BEGIN

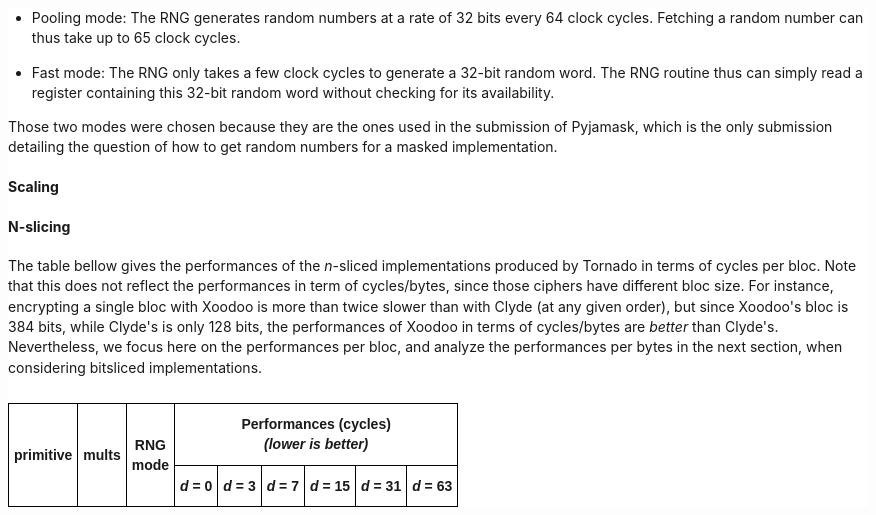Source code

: 
 - Pooling mode: The RNG generates random numbers at a rate of 32 bits
   every 64 clock cycles.  Fetching a random number can thus take up
   to 65 clock cycles.

 - Fast mode: The RNG only takes a few clock cycles to generate a
   32-bit random word. The RNG routine thus can simply read a register
   containing this 32-bit random word without checking for its
   availability.


Those two modes were chosen because they are the ones used in the
submission of Pyjamask, which is the only submission detailing the
question of how to get random numbers for a masked implementation.


#### Scaling







#### N-slicing

The table bellow gives the performances of the _n_-sliced
implementations produced by Tornado in terms of cycles per bloc. Note
that this does not reflect the performances in term of cycles/bytes,
since those ciphers have different bloc size. For instance, encrypting
a single bloc with Xoodoo is more than twice slower than with Clyde
(at any given order), but since Xoodoo's bloc is 384 bits, while
Clyde's is only 128 bits, the performances of Xoodoo in terms of
cycles/bytes are _better_ than Clyde's. Nevertheless, we focus here on
the performances per bloc, and analyze the performances per bytes in
the next section, when considering bitsliced implementations.


<style type="text/css">
.tg  {border-collapse:collapse;border-spacing:0;}
.tg td{border-color:black;border-style:solid;border-width:1px;font-family:Arial, sans-serif;font-size:14px;
  overflow:hidden;padding:10px 5px;word-break:normal;}
.tg th{border-color:black;border-style:solid;border-width:1px;font-family:Arial, sans-serif;font-size:14px;
  font-weight:normal;overflow:hidden;padding:10px 5px;word-break:normal;}
.tg .tg-1wig{font-weight:bold;text-align:left;vertical-align:top}
.tg .tg-wa1i{font-weight:bold;text-align:center;vertical-align:middle}
.tg .tg-nrix{font-weight:bold;text-align:center;vertical-align:middle}
.tg .tg-0lax{text-align:left;vertical-align:top}
.tg .tg-0qe0{background-color:#ecf4ff;text-align:left;vertical-align:top}
.tg .tg-2col{background-color:#efefef;text-align:center;vertical-align:middle}
</style>
<center>
<table class="tg" style="margin-bottom:25px;margin-top:25px">
<thead>
  <tr>
    <th class="tg-nrix" rowspan="2">primitive</th>
    <th class="tg-nrix" rowspan="2">mults</th>
    <th class="tg-nrix" rowspan="2">RNG<br>mode</th>
    <th class="tg-nrix" colspan="7">Performances (cycles)<br><span style="font-style:italic">(lower is better)</span></th>
  </tr>
  <tr>
    <th class="tg-nrix"><span style="font-style:italic">d</span> = 0</th>
    <th class="tg-nrix"><span style="font-style:italic">d</span> = 3</th>
    <th class="tg-nrix"><span style="font-style:italic">d</span> = 7</th>
    <th class="tg-nrix"><span style="font-style:italic">d</span> = 15</th>
    <th class="tg-nrix"><span style="font-style:italic">d</span> = 31</th>
    <th class="tg-nrix"><span style="font-style:italic">d</span> = 63</th>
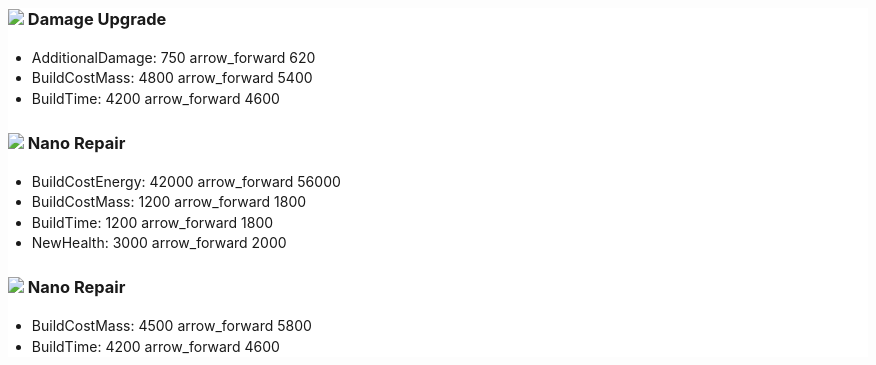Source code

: ### ![](/assets/images/Enhancements/sera/aoe.png) Damage Upgrade

- AdditionalDamage: 750 <span class="material-symbols-outlined">
  arrow_forward
  </span> 620
- BuildCostMass: 4800 <span class="material-symbols-outlined">
  arrow_forward
  </span> 5400
- BuildTime: 4200 <span class="material-symbols-outlined">
  arrow_forward
  </span> 4600

### ![](/assets/images/Enhancements/sera/nano.png) Nano Repair

- BuildCostEnergy: 42000 <span class="material-symbols-outlined">
  arrow_forward
  </span> 56000
- BuildCostMass: 1200 <span class="material-symbols-outlined">
  arrow_forward
  </span> 1800
- BuildTime: 1200 <span class="material-symbols-outlined">
  arrow_forward
  </span> 1800
- NewHealth: 3000 <span class="material-symbols-outlined">
  arrow_forward
  </span> 2000

### ![](/assets/images/Enhancements/sera/nano.png) Nano Repair

- BuildCostMass: 4500 <span class="material-symbols-outlined">
  arrow_forward
  </span> 5800
- BuildTime: 4200 <span class="material-symbols-outlined">
  arrow_forward
  </span> 4600

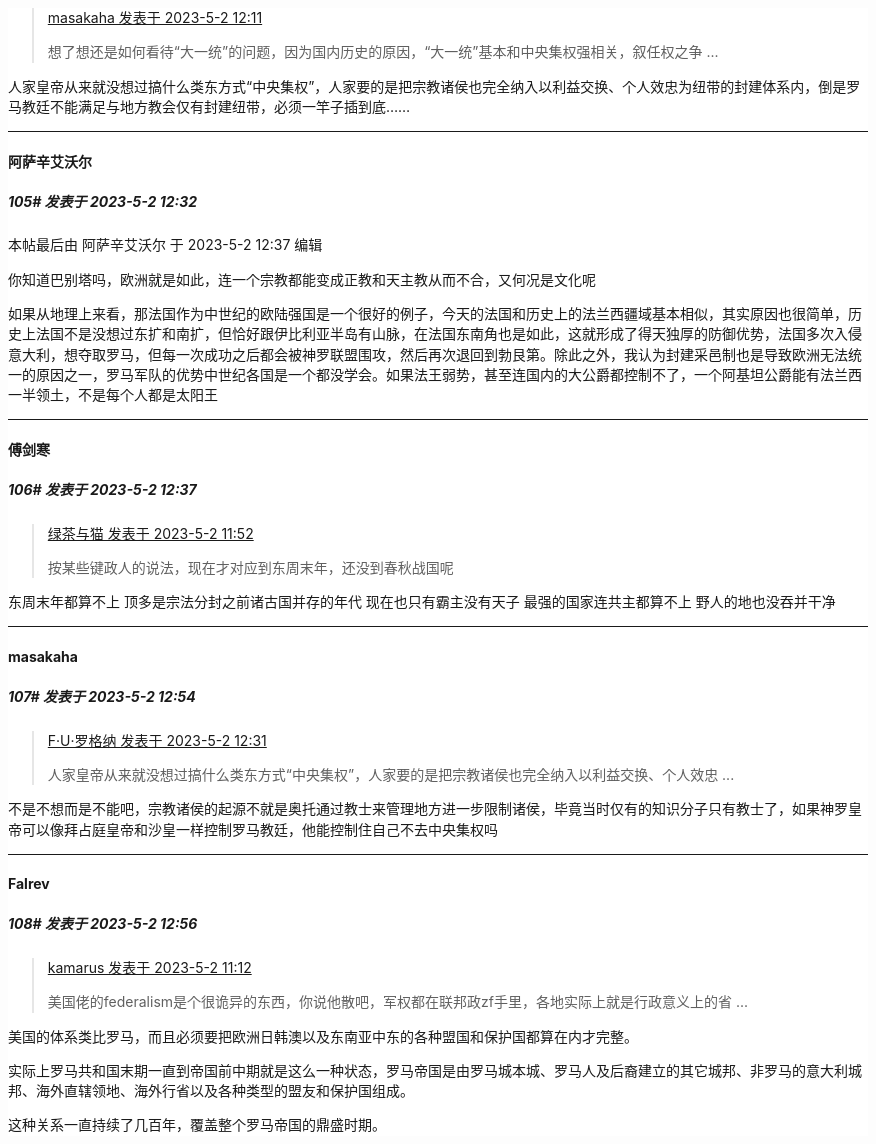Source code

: <blockquote><a href="httphttps://bbs.saraba1st.com/2b/forum.php?mod=redirect&amp;goto=findpost&amp;pid=60694141&amp;ptid=2132714" target="_blank">masakaha 发表于 2023-5-2 12:11</a>

想了想还是如何看待“大一统”的问题，因为国内历史的原因，“大一统”基本和中央集权强相关，叙任权之争 ...</blockquote>
人家皇帝从来就没想过搞什么类东方式“中央集权”，人家要的是把宗教诸侯也完全纳入以利益交换、个人效忠为纽带的封建体系内，倒是罗马教廷不能满足与地方教会仅有封建纽带，必须一竿子插到底……


*****

####  阿萨辛艾沃尔  
##### 105#       发表于 2023-5-2 12:32

 本帖最后由 阿萨辛艾沃尔 于 2023-5-2 12:37 编辑 

你知道巴别塔吗，欧洲就是如此，连一个宗教都能变成正教和天主教从而不合，又何况是文化呢

如果从地理上来看，那法国作为中世纪的欧陆强国是一个很好的例子，今天的法国和历史上的法兰西疆域基本相似，其实原因也很简单，历史上法国不是没想过东扩和南扩，但恰好跟伊比利亚半岛有山脉，在法国东南角也是如此，这就形成了得天独厚的防御优势，法国多次入侵意大利，想夺取罗马，但每一次成功之后都会被神罗联盟围攻，然后再次退回到勃艮第。除此之外，我认为封建采邑制也是导致欧洲无法统一的原因之一，罗马军队的优势中世纪各国是一个都没学会。如果法王弱势，甚至连国内的大公爵都控制不了，一个阿基坦公爵能有法兰西一半领土，不是每个人都是太阳王

*****

####  傅剑寒  
##### 106#       发表于 2023-5-2 12:37

<blockquote><a href="httphttps://bbs.saraba1st.com/2b/forum.php?mod=redirect&amp;goto=findpost&amp;pid=60693875&amp;ptid=2132714" target="_blank">绿茶与猫 发表于 2023-5-2 11:52</a>

按某些键政人的说法，现在才对应到东周末年，还没到春秋战国呢</blockquote>
东周末年都算不上 顶多是宗法分封之前诸古国并存的年代 现在也只有霸主没有天子 最强的国家连共主都算不上 野人的地也没吞并干净


*****

####  masakaha  
##### 107#       发表于 2023-5-2 12:54

<blockquote><a href="httphttps://bbs.saraba1st.com/2b/forum.php?mod=redirect&amp;goto=findpost&amp;pid=60694438&amp;ptid=2132714" target="_blank">F·U·罗格纳 发表于 2023-5-2 12:31</a>

人家皇帝从来就没想过搞什么类东方式“中央集权”，人家要的是把宗教诸侯也完全纳入以利益交换、个人效忠 ...</blockquote>
不是不想而是不能吧，宗教诸侯的起源不就是奥托通过教士来管理地方进一步限制诸侯，毕竟当时仅有的知识分子只有教士了，如果神罗皇帝可以像拜占庭皇帝和沙皇一样控制罗马教廷，他能控制住自己不去中央集权吗

*****

####  Falrev  
##### 108#       发表于 2023-5-2 12:56

<blockquote><a href="httphttps://bbs.saraba1st.com/2b/forum.php?mod=redirect&amp;goto=findpost&amp;pid=60693296&amp;ptid=2132714" target="_blank">kamarus 发表于 2023-5-2 11:12</a>

美国佬的federalism是个很诡异的东西，你说他散吧，军权都在联邦政zf手里，各地实际上就是行政意义上的省 ...</blockquote>
美国的体系类比罗马，而且必须要把欧洲日韩澳以及东南亚中东的各种盟国和保护国都算在内才完整。

实际上罗马共和国末期一直到帝国前中期就是这么一种状态，罗马帝国是由罗马城本城、罗马人及后裔建立的其它城邦、非罗马的意大利城邦、海外直辖领地、海外行省以及各种类型的盟友和保护国组成。

这种关系一直持续了几百年，覆盖整个罗马帝国的鼎盛时期。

END

• [Assignment]: Write out all of the lines above again, word for word, with the pictures left out.

• [Task response]:
Source code

: 
 - Pooling mode: The RNG generates random numbers at a rate of 32 bits
   every 64 clock cycles.  Fetching a random number can thus take up
   to 65 clock cycles.

 - Fast mode: The RNG only takes a few clock cycles to generate a
   32-bit random word. The RNG routine thus can simply read a register
   containing this 32-bit random word without checking for its
   availability.


Those two modes were chosen because they are the ones used in the
submission of Pyjamask, which is the only submission detailing the
question of how to get random numbers for a masked implementation.


#### Scaling







#### N-slicing

The table bellow gives the performances of the _n_-sliced
implementations produced by Tornado in terms of cycles per bloc. Note
that this does not reflect the performances in term of cycles/bytes,
since those ciphers have different bloc size. For instance, encrypting
a single bloc with Xoodoo is more than twice slower than with Clyde
(at any given order), but since Xoodoo's bloc is 384 bits, while
Clyde's is only 128 bits, the performances of Xoodoo in terms of
cycles/bytes are _better_ than Clyde's. Nevertheless, we focus here on
the performances per bloc, and analyze the performances per bytes in
the next section, when considering bitsliced implementations.


<style type="text/css">
.tg  {border-collapse:collapse;border-spacing:0;}
.tg td{border-color:black;border-style:solid;border-width:1px;font-family:Arial, sans-serif;font-size:14px;
  overflow:hidden;padding:10px 5px;word-break:normal;}
.tg th{border-color:black;border-style:solid;border-width:1px;font-family:Arial, sans-serif;font-size:14px;
  font-weight:normal;overflow:hidden;padding:10px 5px;word-break:normal;}
.tg .tg-1wig{font-weight:bold;text-align:left;vertical-align:top}
.tg .tg-wa1i{font-weight:bold;text-align:center;vertical-align:middle}
.tg .tg-nrix{font-weight:bold;text-align:center;vertical-align:middle}
.tg .tg-0lax{text-align:left;vertical-align:top}
.tg .tg-0qe0{background-color:#ecf4ff;text-align:left;vertical-align:top}
.tg .tg-2col{background-color:#efefef;text-align:center;vertical-align:middle}
</style>
<center>
<table class="tg" style="margin-bottom:25px;margin-top:25px">
<thead>
  <tr>
    <th class="tg-nrix" rowspan="2">primitive</th>
    <th class="tg-nrix" rowspan="2">mults</th>
    <th class="tg-nrix" rowspan="2">RNG<br>mode</th>
    <th class="tg-nrix" colspan="7">Performances (cycles)<br><span style="font-style:italic">(lower is better)</span></th>
  </tr>
  <tr>
    <th class="tg-nrix"><span style="font-style:italic">d</span> = 0</th>
    <th class="tg-nrix"><span style="font-style:italic">d</span> = 3</th>
    <th class="tg-nrix"><span style="font-style:italic">d</span> = 7</th>
    <th class="tg-nrix"><span style="font-style:italic">d</span> = 15</th>
    <th class="tg-nrix"><span style="font-style:italic">d</span> = 31</th>
    <th class="tg-nrix"><span style="font-style:italic">d</span> = 63</th>
Source code

: ### ![](/assets/images/Enhancements/sera/aoe.png) Damage Upgrade

- AdditionalDamage: 750 <span class="material-symbols-outlined">
  arrow_forward
  </span> 620
- BuildCostMass: 4800 <span class="material-symbols-outlined">
  arrow_forward
  </span> 5400
- BuildTime: 4200 <span class="material-symbols-outlined">
  arrow_forward
  </span> 4600

### ![](/assets/images/Enhancements/sera/nano.png) Nano Repair

- BuildCostEnergy: 42000 <span class="material-symbols-outlined">
  arrow_forward
  </span> 56000
- BuildCostMass: 1200 <span class="material-symbols-outlined">
  arrow_forward
  </span> 1800
- BuildTime: 1200 <span class="material-symbols-outlined">
  arrow_forward
  </span> 1800
- NewHealth: 3000 <span class="material-symbols-outlined">
  arrow_forward
  </span> 2000

### ![](/assets/images/Enhancements/sera/nano.png) Nano Repair

- BuildCostMass: 4500 <span class="material-symbols-outlined">
  arrow_forward
  </span> 5800
- BuildTime: 4200 <span class="material-symbols-outlined">
  arrow_forward
  </span> 4600

Source code

: <blockquote><a href="httphttps://bbs.saraba1st.com/2b/forum.php?mod=redirect&amp;goto=findpost&amp;pid=60694141&amp;ptid=2132714" target="_blank">masakaha 发表于 2023-5-2 12:11</a>

想了想还是如何看待“大一统”的问题，因为国内历史的原因，“大一统”基本和中央集权强相关，叙任权之争 ...</blockquote>
人家皇帝从来就没想过搞什么类东方式“中央集权”，人家要的是把宗教诸侯也完全纳入以利益交换、个人效忠为纽带的封建体系内，倒是罗马教廷不能满足与地方教会仅有封建纽带，必须一竿子插到底……


*****

####  阿萨辛艾沃尔  
##### 105#       发表于 2023-5-2 12:32

 本帖最后由 阿萨辛艾沃尔 于 2023-5-2 12:37 编辑 

你知道巴别塔吗，欧洲就是如此，连一个宗教都能变成正教和天主教从而不合，又何况是文化呢

如果从地理上来看，那法国作为中世纪的欧陆强国是一个很好的例子，今天的法国和历史上的法兰西疆域基本相似，其实原因也很简单，历史上法国不是没想过东扩和南扩，但恰好跟伊比利亚半岛有山脉，在法国东南角也是如此，这就形成了得天独厚的防御优势，法国多次入侵意大利，想夺取罗马，但每一次成功之后都会被神罗联盟围攻，然后再次退回到勃艮第。除此之外，我认为封建采邑制也是导致欧洲无法统一的原因之一，罗马军队的优势中世纪各国是一个都没学会。如果法王弱势，甚至连国内的大公爵都控制不了，一个阿基坦公爵能有法兰西一半领土，不是每个人都是太阳王

*****

####  傅剑寒  
##### 106#       发表于 2023-5-2 12:37

<blockquote><a href="httphttps://bbs.saraba1st.com/2b/forum.php?mod=redirect&amp;goto=findpost&amp;pid=60693875&amp;ptid=2132714" target="_blank">绿茶与猫 发表于 2023-5-2 11:52</a>

按某些键政人的说法，现在才对应到东周末年，还没到春秋战国呢</blockquote>
东周末年都算不上 顶多是宗法分封之前诸古国并存的年代 现在也只有霸主没有天子 最强的国家连共主都算不上 野人的地也没吞并干净


*****

####  masakaha  
##### 107#       发表于 2023-5-2 12:54

<blockquote><a href="httphttps://bbs.saraba1st.com/2b/forum.php?mod=redirect&amp;goto=findpost&amp;pid=60694438&amp;ptid=2132714" target="_blank">F·U·罗格纳 发表于 2023-5-2 12:31</a>

人家皇帝从来就没想过搞什么类东方式“中央集权”，人家要的是把宗教诸侯也完全纳入以利益交换、个人效忠 ...</blockquote>
不是不想而是不能吧，宗教诸侯的起源不就是奥托通过教士来管理地方进一步限制诸侯，毕竟当时仅有的知识分子只有教士了，如果神罗皇帝可以像拜占庭皇帝和沙皇一样控制罗马教廷，他能控制住自己不去中央集权吗

*****

####  Falrev  
##### 108#       发表于 2023-5-2 12:56

<blockquote><a href="httphttps://bbs.saraba1st.com/2b/forum.php?mod=redirect&amp;goto=findpost&amp;pid=60693296&amp;ptid=2132714" target="_blank">kamarus 发表于 2023-5-2 11:12</a>

美国佬的federalism是个很诡异的东西，你说他散吧，军权都在联邦政zf手里，各地实际上就是行政意义上的省 ...</blockquote>
美国的体系类比罗马，而且必须要把欧洲日韩澳以及东南亚中东的各种盟国和保护国都算在内才完整。

实际上罗马共和国末期一直到帝国前中期就是这么一种状态，罗马帝国是由罗马城本城、罗马人及后裔建立的其它城邦、非罗马的意大利城邦、海外直辖领地、海外行省以及各种类型的盟友和保护国组成。

这种关系一直持续了几百年，覆盖整个罗马帝国的鼎盛时期。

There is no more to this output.